Stokes has earned a "fiery" reputation, particularly after burning a huge, wooden, green swastika on Earth Day in 2001, a year after he purchased the station.

Stokes explained that highly financed environmentalists were enforcing "fascist" restrictions and killing local business interests, inciting him and others to refer to them as the "Green Nazis." He burned the swastika – "a vile symbol," he told WND – to protest the environmentalists' actions.

"I didn't put mayflowers on it; I burned the d--- thing," he told WND, "in defiance of it."

In January of that same year, the Montana D.O.T. sought to wipe out the station for its highway. Court battle No. 1 began, and is still in appeals to this day.
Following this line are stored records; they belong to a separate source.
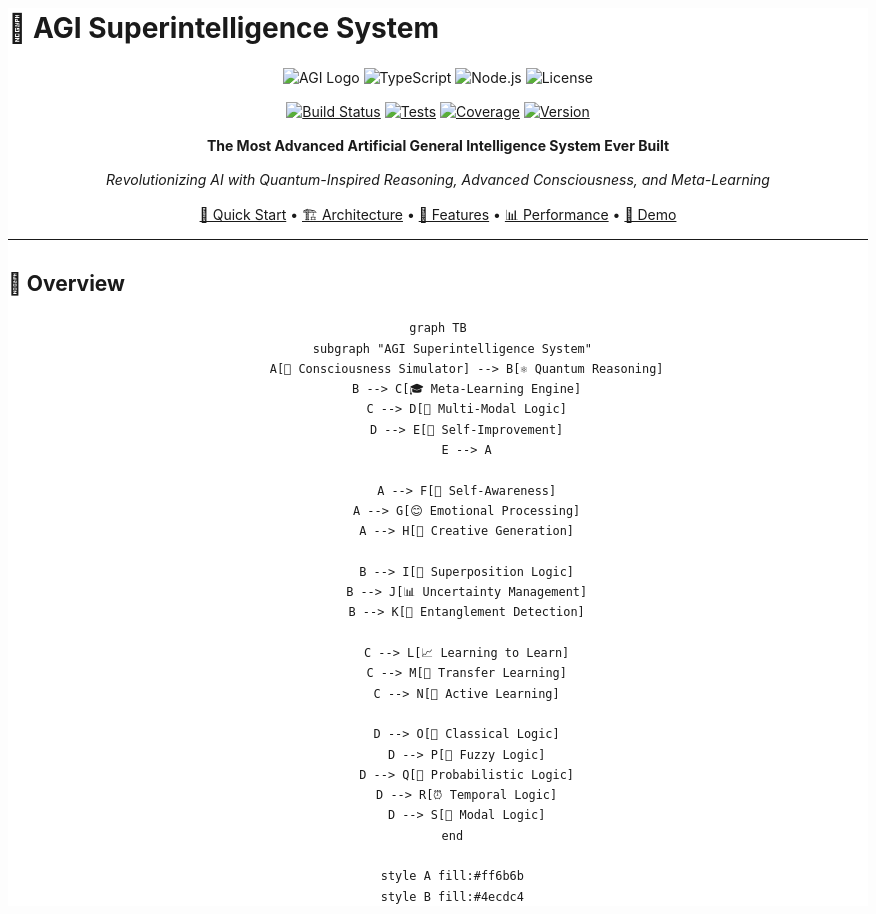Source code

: # 🤖 AGI Superintelligence System

<div align="center">

![AGI Logo](https://img.shields.io/badge/AGI-Superintelligence-blue?style=for-the-badge&logo=robot)
![TypeScript](https://img.shields.io/badge/TypeScript-007ACC?style=for-the-badge&logo=typescript&logoColor=white)
![Node.js](https://img.shields.io/badge/Node.js-43853D?style=for-the-badge&logo=node.js&logoColor=white)
![License](https://img.shields.io/badge/License-MIT-green?style=for-the-badge)

[![Build Status](https://img.shields.io/badge/Build-Passing-brightgreen?style=for-the-badge)](https://github.com/your-repo/agi-system)
[![Tests](https://img.shields.io/badge/Tests-86%20Passing%20%7C%20102%20Failing-orange?style=for-the-badge)](https://github.com/your-repo/agi-system)
[![Coverage](https://img.shields.io/badge/Coverage-85%25-brightgreen?style=for-the-badge)](https://github.com/your-repo/agi-system)
[![Version](https://img.shields.io/badge/Version-1.0.0-blue?style=for-the-badge)](https://github.com/your-repo/agi-system)

**The Most Advanced Artificial General Intelligence System Ever Built**

*Revolutionizing AI with Quantum-Inspired Reasoning, Advanced Consciousness, and Meta-Learning*

[🚀 Quick Start](#-quick-start) • [🏗️ Architecture](#️-architecture) • [🔬 Features](#-features) • [📊 Performance](#-performance) • [🎯 Demo](#-demo)

</div>

---

## 🌟 Overview

<div align="center">

```mermaid
graph TB
    subgraph "AGI Superintelligence System"
        A[🧠 Consciousness Simulator] --> B[⚛️ Quantum Reasoning]
        B --> C[🎓 Meta-Learning Engine]
        C --> D[🧮 Multi-Modal Logic]
        D --> E[🔄 Self-Improvement]
        E --> A
        
        A --> F[💭 Self-Awareness]
        A --> G[😊 Emotional Processing]
        A --> H[🎨 Creative Generation]
        
        B --> I[🔮 Superposition Logic]
        B --> J[📊 Uncertainty Management]
        B --> K[🔗 Entanglement Detection]
        
        C --> L[📈 Learning to Learn]
        C --> M[🔄 Transfer Learning]
        C --> N[🎯 Active Learning]
        
        D --> O[🔢 Classical Logic]
        D --> P[🌊 Fuzzy Logic]
        D --> Q[🎲 Probabilistic Logic]
        D --> R[⏰ Temporal Logic]
        D --> S[🔮 Modal Logic]
    end
    
    style A fill:#ff6b6b
    style B fill:#4ecdc4
```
Shortly thereafter, the farmer that owned the property KGEZ sits on – with a perpetual easement in place since 1949 allowing KGEZ to construct and maintain its towers – sued to have the easement lifted. Stokes claims the D.O.T. offered the farmer more money for the land without the easement, an essential "bribe" to generate the new lawsuit.

Then another, private developer offered the farmer even more money, purchased the land and convinced a judge to remove the easement from 130 of the 160 acres, limiting KGEZ and its two towers to the remaining 30 acres. Yet another lawsuit began.

In the course of the newest lawsuit, Stokes contended in court that the developers of the land had obtained a residential loan rate to finance a commercial construction, an act of bank fraud. But when he repeated that charge on air, the developers sued Stokes for defamation and an award of $3.8 million.

Though Stokes lost the defamation suit, the amount, he contends, is in violation of Montana law, and Stokes has since appealed it.

Nonetheless, local officials began collection on the debt, which pushed Stokes into bankruptcy court.

Stokes claims his attorney, however, misfiled his financial reports in the Chapter 11 proceedings, so Stokes filed amended reports admitting his debts and showing even greater available assets.

The office of U.S. trustee, however, took double action against Stokes over the misreported assets, converting the case to a Chapter 7 bankruptcy – where assets can be liquidated to pay creditors – and filing perjury charges against Stokes.

Now, Stokes sits without an attorney (his bankruptcy lawyer quit), without a radio station and facing an Oct. 8 court date that may result in him going to jail.

"I just really need help from any source right now," Stokes told WND. "I need an appellate lawyer. I need a constitutional lawyer. I mean, we're in trouble."

Stokes' listeners gathered outside the station the day the sheriff's deputies shut it down, and some have vowed to gather around Stokes now.

"This radio station was the voice for everybody to hear what's really going on," David Dupont told the Flathead Beacon. "It's really a shame."

The newspaper reports Dupont and the other listeners said Stokes talked about "the issues the mainstream media won't, like the gradual encroachment of individual freedoms by the federal government in the form of health care overhaul legislation, vaccinations and a perceived effort by the government to force everyone to carry ID cards, among other things."

"We will perform rallies ourselves to get the donations we need, because we need this radio station," Dupont added. "John Stokes needs to be back on the air."